- **How to complete this task**
Locate every line in the entries below that contains the string "Schuppen" and copy each of those lines.

Information START

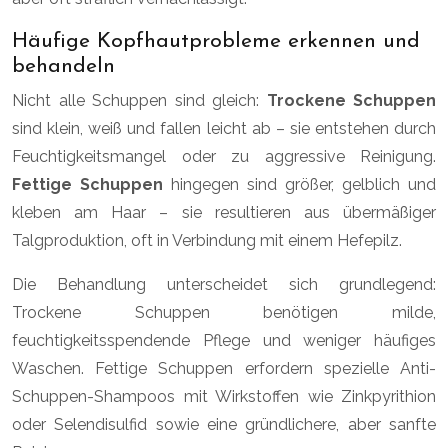
Häufige Kopfhautprobleme erkennen und
behandeln
Nicht alle Schuppen sind gleich:
Trockene Schuppen
sind klein, weiß und fallen leicht ab – sie entstehen durch
Feuchtigkeitsmangel oder zu aggressive Reinigung.
Fettige Schuppen
hingegen sind größer, gelblich und
kleben am Haar – sie resultieren aus übermäßiger
Talgproduktion, oft in Verbindung mit einem Hefepilz.
Die Behandlung unterscheidet sich grundlegend:
Trockene Schuppen benötigen milde,
feuchtigkeitsspendende Pflege und weniger häufiges
Waschen. Fettige Schuppen erfordern spezielle Anti-
Schuppen-Shampoos mit Wirkstoffen wie Zinkpyrithion
oder Selendisulfid sowie eine gründlichere, aber sanfte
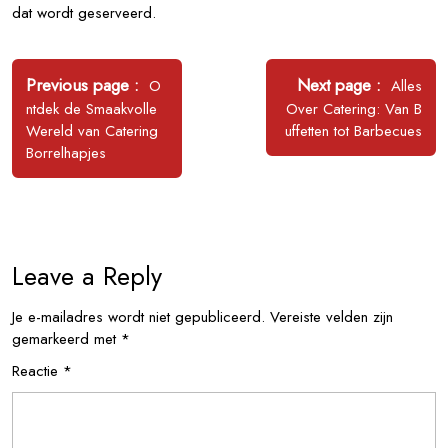
dat wordt geserveerd.
Bericht
navigatie
Older
Newer
Previous page
Next page
O
Alles
Posts
Posts
ntdek de Smaakvolle
Over Catering: Van B
Wereld van Catering
uffetten tot Barbecues
Borrelhapjes
Leave a Reply
Je e-mailadres wordt niet gepubliceerd.
Vereiste velden zijn
gemarkeerd met
*
Reactie
*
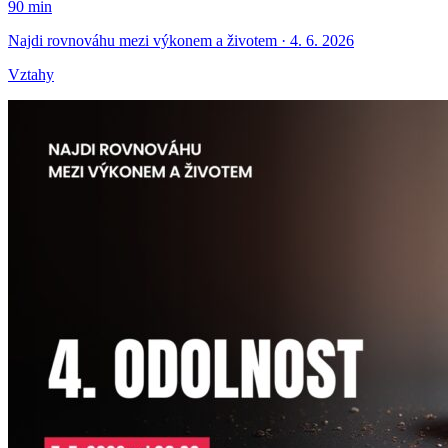
90 min
Najdi rovnováhu mezi výkonem a životem · 4. 6. 2026
Vztahy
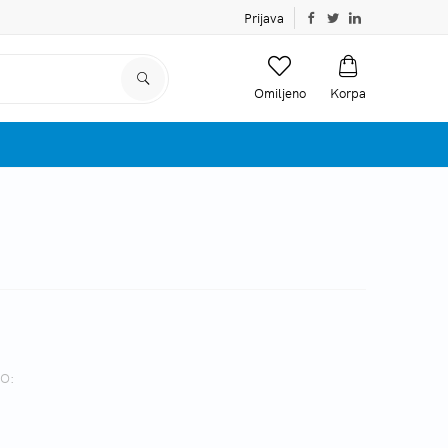
Prijava
Omiljeno
Korpa
O:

Information END

- **Written solution**
Nicht alle Schuppen sind gleich:
Trockene Schuppen
Fettige Schuppen
Trockene Schuppen benötigen milde,
Waschen. Fettige Schuppen erfordern spezielle Anti-
Schuppen-Shampoos mit Wirkstoffen wie Zinkpyrithion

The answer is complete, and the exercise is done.